The ambivalent competition of Coulomb and van-der-Waals interactions in Xe-Cs+ aggregates on Cu(111) surfaces

TL;DR

This study investigates the complex interplay of Coulomb and van-der-Waals forces in Xe-Cs+ aggregates on Cu(111), revealing how xenon influences electrostatic interactions and electron distribution at the interface.

Contribution

It provides a detailed microscopic analysis combining experimental and theoretical methods to explain the ambivalent attraction and repulsion phenomena in Xe-Cs+ systems on Cu(111).

Findings

Xe induces local attraction in Cs+ aggregates.

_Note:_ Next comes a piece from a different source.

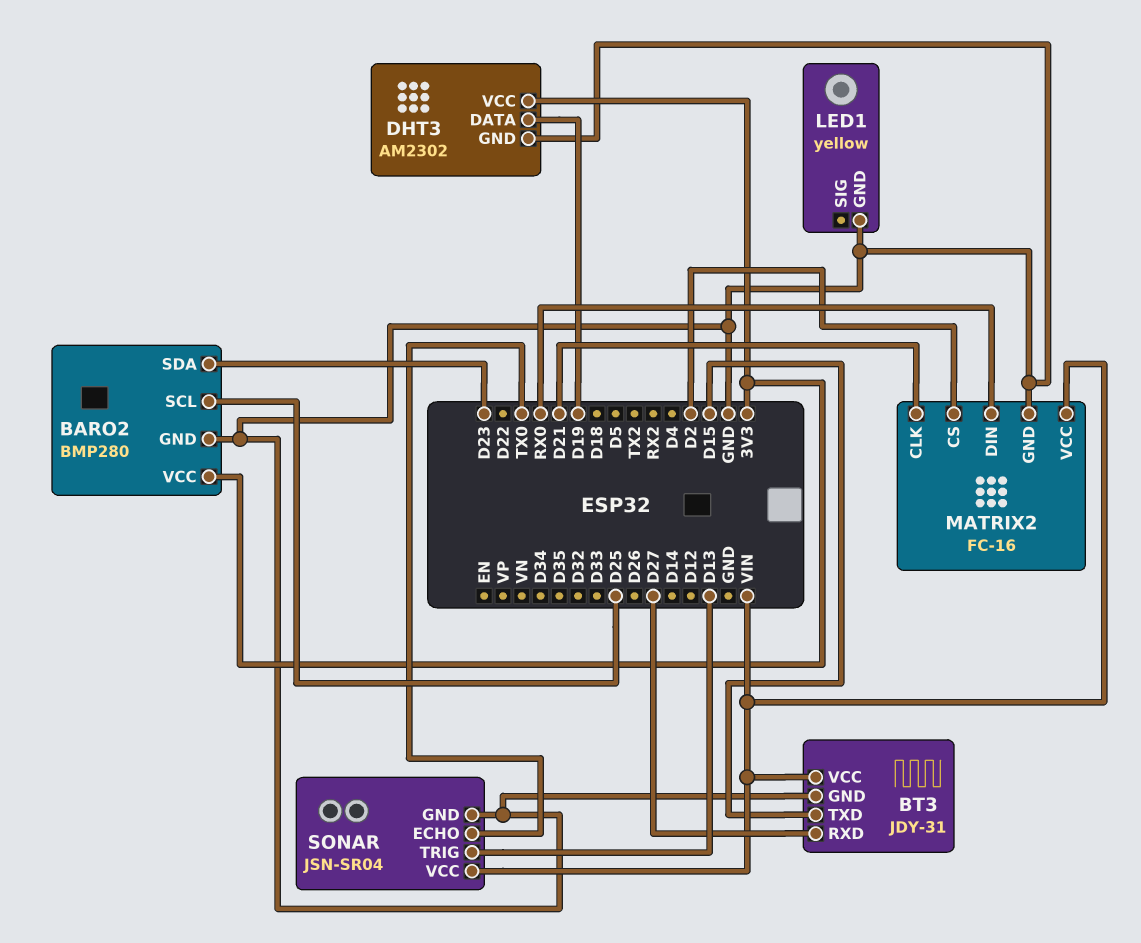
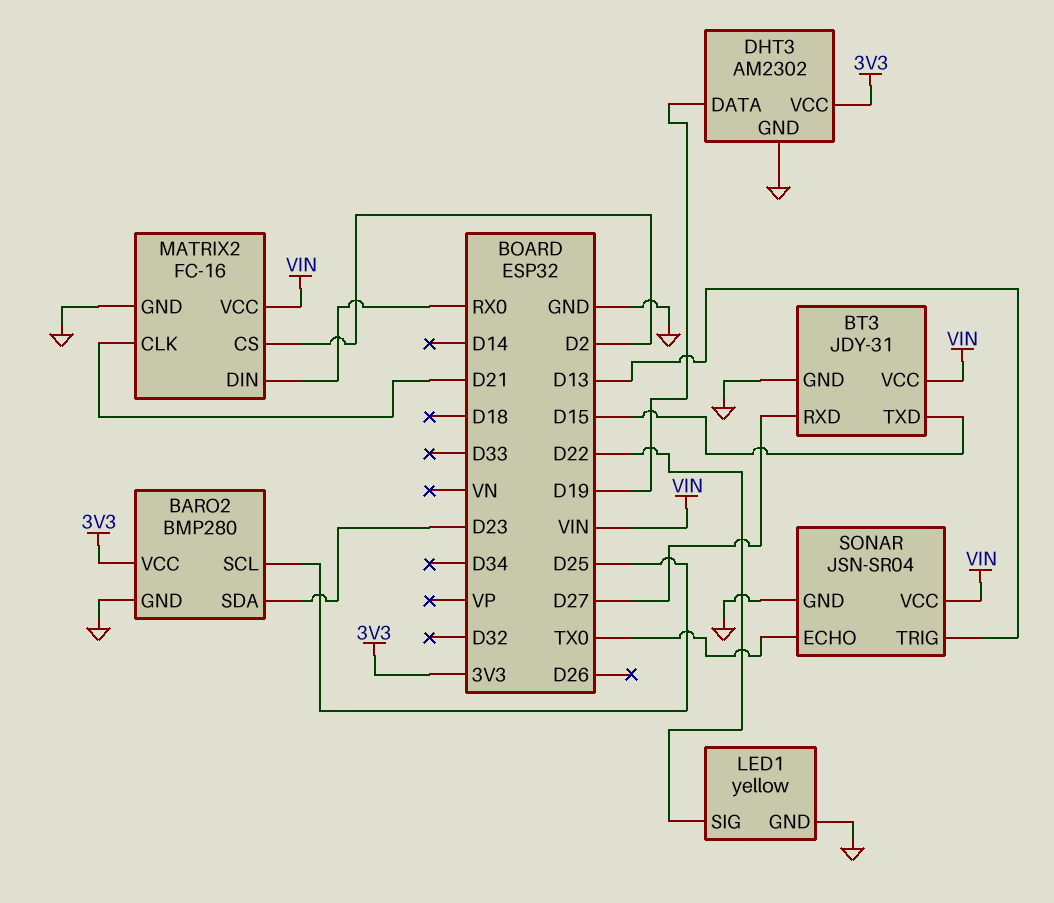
LED1 pin SIG: none -> D22

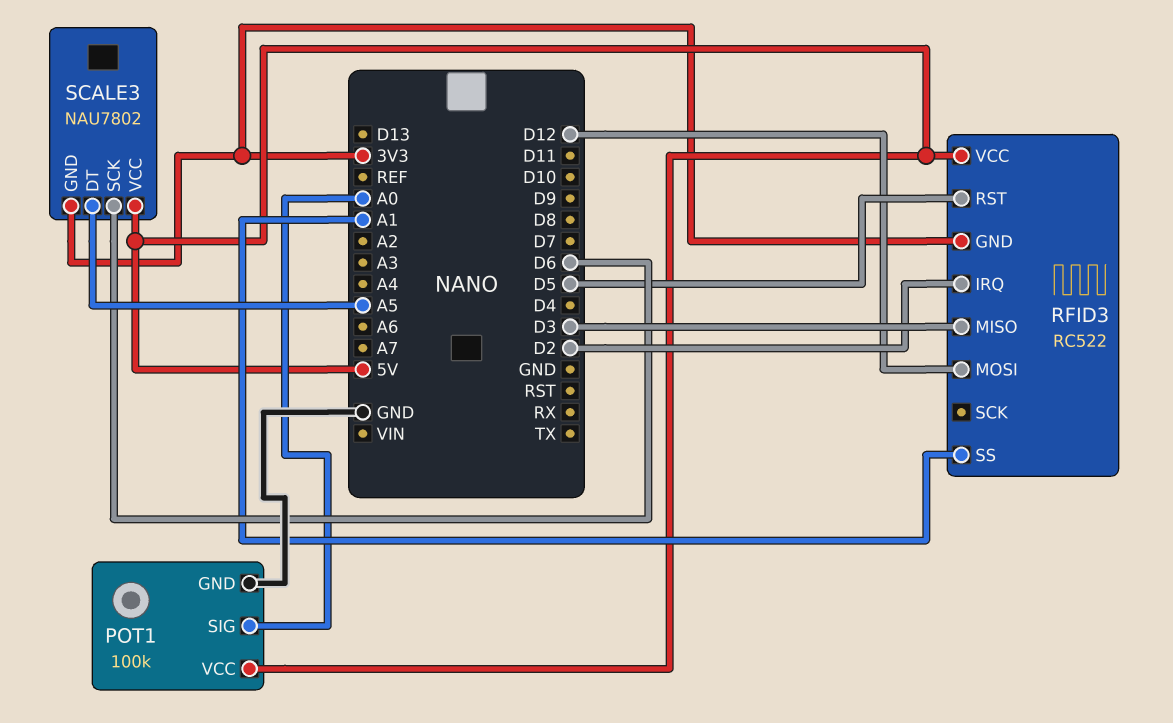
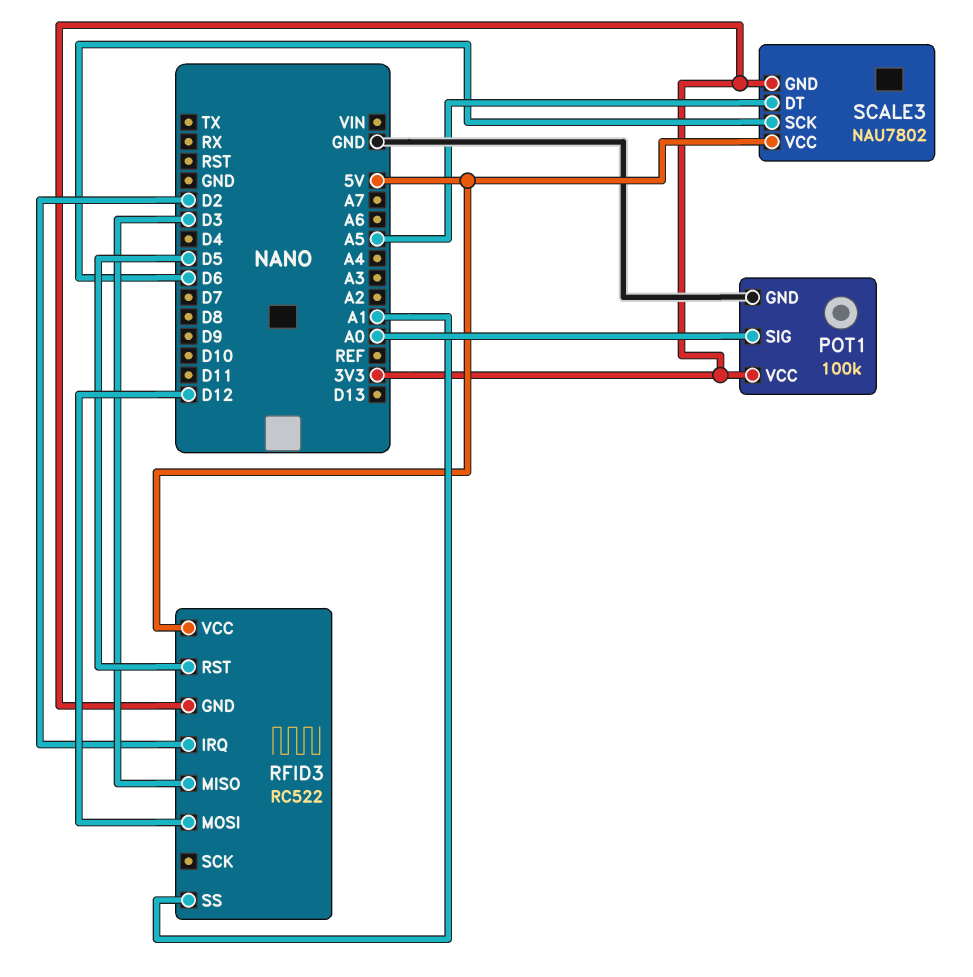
POT1 pin VCC: 5V -> 3V3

Xenon causes repulsion of Cs 6s electrons from Cu(111).

The Coulomb interaction's role is crucial in these heterogenous interfaces.

Abstract

Microscopic insight into interactions is a key for understanding the properties of heterogenous interfaces. We analyze local attraction in non-covalently bonded Xe{Cs+ aggregates and monolayers on Cu(111) as well as repulsion upon electron transfer. Using two-photon photoemission spectroscopy, scanning tunneling microscopy, and coupled cluster calculations combined with an image-charge model we explain the intricate impact Xe has on Cs+/Cu(111). We find that attraction between Cs+ and Xe counterbalances the screened Coulomb repulsion between Cs+ ions on Cu(111). Furthermore, we observe that the Cs 6s electron is repelled from Cu(111) due to xenon's electron density. Together, this yields a dual, i.e., attractive or repulsive, response of Xe depending on the positive or negative charge of the respective counterparticle, which emphasizes the importance of the Coulomb interaction in these systems.